The stars are at the beginning of the envelope phase. The artist's impression shows us a view from very close to a system in which two stars are sharing the same atmosphere. The atmosphere has been provided by the red giant star. The smaller star interacts with its new surroundings in a dramatic fashion, throwing gas from its poles and slowing down a ring of material at its equator. Danielle Futselaar is an art source.
Most stars live with a companion. Sometimes, two come so close that one can affect the other. When a team of astronomy led by the University of Technology, Sweden, used the telescope to study 15 unusual stars, they were surprised to find that they all recently underwent this phase. The discovery promises new insight on the sky's most dramatic phenomena, and on life, death and rebirth among the stars.
A team of scientists led by the University of Technology studied the stars in our galaxy using a giant telescope. All of the stars are double, and all have recently experienced a rare phase that is poorly understood, but is believed to lead to many other astronomy phenomena. Their results are in the journal Nature Astronomy.
The researchers hoped to find clues to their backstories by directing the antennas ofAlma towards each star and measuring light from different molecule close to each star. Nicknamed "water fountains", these stars were known to the astronomer because of their intense light from water.
The Alma telescope is located 5000 m above sea level in Chile and is ideal for looking through the clouds of dust and stars towards the stars.
We were curious about these stars because they seem to be blowing out quantities of dust and gas into space, some in the form of jets with speeds up to 1.8 million kilometers per hour. Theo Khouri, the first author of the new study, says that they thought they could find clues to how the jets were being created.
Stars are losing up to half their mass.
The scientists used the telescope to measure signatures of carbon monoxide in the light from the stars and compared them to signals from different atoms. CO2, carbon monoxide, is a favorite tool for astronomy and is easy to find in space.
We were able to detect faint signals from several different molecule in the gas ejected by these stars thanks to the sensitivity ofAlma. "We saw details that we weren't expecting to see when we looked closely at the data."
The stars were blowing off their outer layers, but the proportions of the different oxygen atoms in the molecule indicated that they were in another respect.
The stars started their lives with the same mass as the Sun. They have ejected up to 50% of their mass in the last few hundred years. Something really dramatic must have happened to them.
The star system W43A is about 7000 light years away from Earth in the constellation Aquila, the Eagle. The double star at its center is too small to be resolved. The stars' interaction has changed their environment. The two jets that were ejected from the stars are seen in two contrasting colors. The clouds are shown in pink. ALMA, D. Tafoya, and others are credited.
A brief but intimate phase.
Why were small stars losing so much mass so quickly? The scientists concluded that the evidence pointed to one explanation. All of them had just been through a phase in which the two stars shared the same atmosphere, and one of them was completely embraced by the other.

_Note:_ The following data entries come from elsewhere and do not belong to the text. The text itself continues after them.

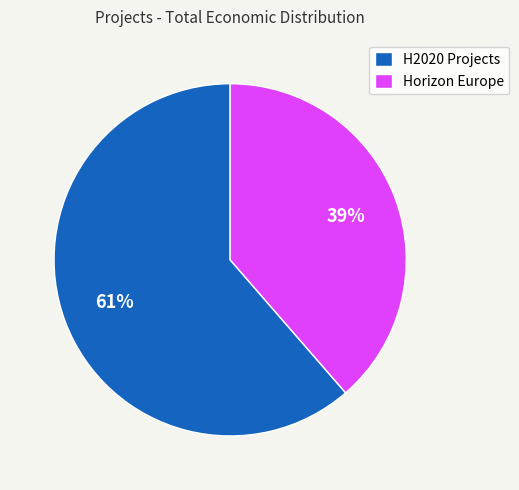

Do H2020 Projects and Horizon Europe together represent more than half of the pie?

Yes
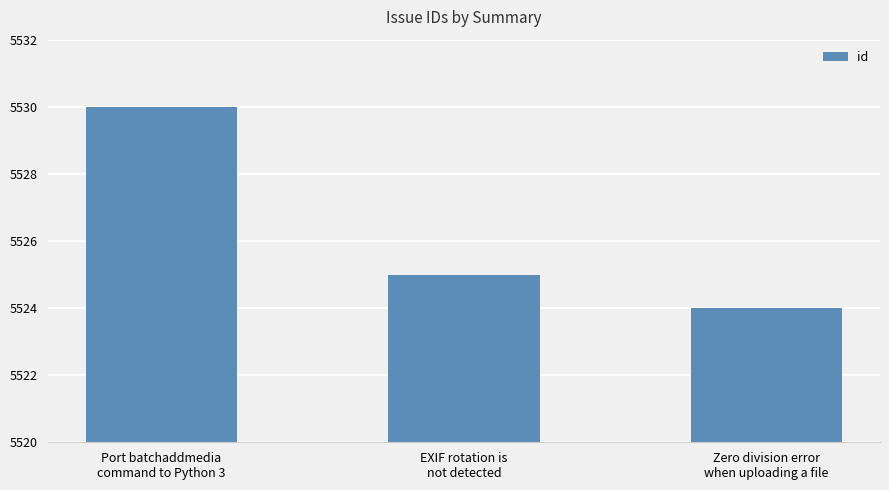

Reading right to left, list all the values displayed in this chart.

Zero division error
when uploading a file=5524	EXIF rotation is
not detected=5525	Port batchaddmedia
command to Python 3=5530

The two stars are in a sort of cocoon. The common envelope phase lasts a few hundred years and is brief. "It's over in the blink of an eye," says team member Daniel Tafoya.
Most stars in a system are in a straight line. The stars share the same atmosphere. It can be a life-changing experience for a star, and may even lead to the stars merging completely.
Some of the sky's most spectacular phenomena can be traced back to this sort of intimate episode. Understanding how it happens could help answer some of the biggest questions about stars.
What happens when a supernova explodes? How do black holes get so close to each other? What makes the objects we call planetary nebulae? Astronomers have suspected for a long time that common envelopes are part of the answers to questions like these. He says that there is a new way of studying this phase.
Understanding the common envelope phase will allow scientists to study what will happen in the future when the Sun becomes a bigger, cooler star.
It will help us understand how that might happen, but it will also give me a more hopeful perspective. The potential for new life can be found in the dust and gas sent out into space by the stars when they embrace.
The team plan to keep an eye on the stars with other telescopes since they seem to be evolving. They hope to study how the stars form their jets with the future telescopes of the SKA Observatory. If there are any, they hope to find more.
The known water fountains could be the only systems of their kind in the whole of our universe. If that's true, these stars are the key to understanding the strangest, most wonderful and most important process that two stars can experience in their lives together.
Theo Khouri, Observational identification of a sample of recent common-envelope events, Nature Astronomy. There is a DOI titled: 10.1038/s41550-021-01528-4.
Nature Astronomy journal has information.
The news about secret embraces of stars was retrieved from thephys.org on December 16, 2011.